The first passage to which Professor Kuhns refers, while containing many speculative elements, is a discussion of certain important basic problems in biology that have always appealed to thinking men at every period of the history of science, and never more so than in our own day. They must still be considered undecided, though many volumes have been written on them in the last century. There are thoughts in Dante's exposition of the subject that are startling enough to the modern biologist, and that make it clear how much men's minds run along the same grooves in facing questions that we are prone to think have occurred to men only in the last [{349}] few generations. The other quotation to which Professor Kuhns refers deserves to be quoted entire. It is perhaps even more striking because of its actual description of an experiment in optics, which shows how much this great poetic intelligence of the medieval time, usually supposed to be so abstracted and occupied with things other-worldly and supernal, living his intellectual life quite beyond the domain of sense, still remembered the teachings of his university days, and even recalled the details of demonstrations that he had seen.

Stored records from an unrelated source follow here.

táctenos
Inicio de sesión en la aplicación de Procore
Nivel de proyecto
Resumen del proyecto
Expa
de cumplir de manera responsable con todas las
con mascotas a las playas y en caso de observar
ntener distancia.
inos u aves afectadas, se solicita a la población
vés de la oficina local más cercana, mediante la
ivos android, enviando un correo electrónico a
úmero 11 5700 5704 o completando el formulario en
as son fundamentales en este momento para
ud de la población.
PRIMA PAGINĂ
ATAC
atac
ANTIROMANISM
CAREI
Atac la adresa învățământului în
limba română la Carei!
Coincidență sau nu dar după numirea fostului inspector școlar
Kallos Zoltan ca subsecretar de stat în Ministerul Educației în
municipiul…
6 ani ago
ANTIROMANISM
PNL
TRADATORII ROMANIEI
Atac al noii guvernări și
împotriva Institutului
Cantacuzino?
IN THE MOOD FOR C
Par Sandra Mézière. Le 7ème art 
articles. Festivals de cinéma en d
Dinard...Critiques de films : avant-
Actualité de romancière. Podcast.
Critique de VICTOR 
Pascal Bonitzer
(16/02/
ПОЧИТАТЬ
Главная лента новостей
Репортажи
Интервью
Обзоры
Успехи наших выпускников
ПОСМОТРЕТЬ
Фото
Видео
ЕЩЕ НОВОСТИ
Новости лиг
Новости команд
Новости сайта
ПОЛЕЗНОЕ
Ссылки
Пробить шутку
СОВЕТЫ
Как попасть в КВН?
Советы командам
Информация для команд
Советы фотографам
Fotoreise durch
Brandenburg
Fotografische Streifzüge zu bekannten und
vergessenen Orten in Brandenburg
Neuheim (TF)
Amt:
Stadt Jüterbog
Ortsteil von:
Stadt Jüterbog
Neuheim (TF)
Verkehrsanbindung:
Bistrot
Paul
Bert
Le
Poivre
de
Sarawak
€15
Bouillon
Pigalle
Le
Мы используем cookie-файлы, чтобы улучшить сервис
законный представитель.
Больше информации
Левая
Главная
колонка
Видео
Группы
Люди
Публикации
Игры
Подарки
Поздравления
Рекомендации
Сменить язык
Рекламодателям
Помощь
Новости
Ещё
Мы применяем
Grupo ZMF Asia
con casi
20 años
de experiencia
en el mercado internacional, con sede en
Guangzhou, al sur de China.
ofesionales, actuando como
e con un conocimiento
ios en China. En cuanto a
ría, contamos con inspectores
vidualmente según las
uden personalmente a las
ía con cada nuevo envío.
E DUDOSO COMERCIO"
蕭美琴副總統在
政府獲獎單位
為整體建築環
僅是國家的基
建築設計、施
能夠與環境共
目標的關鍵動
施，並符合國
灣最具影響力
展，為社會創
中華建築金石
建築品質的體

The passage occurs in the II. canto of the Paradiso, beginning with line 97:
"Take thou three mirrors, two of them remove
From thee an equal distance, and the last
Between the two, and further from thee move;
And turned towards them let a light be cast,
Behind thy back, upon those mirrors three,
So that from all reflected rays are passed.
Then, though the light which furthest stands from thee
May not with them in magnitude compete,
Yet will it shine in brightness equally."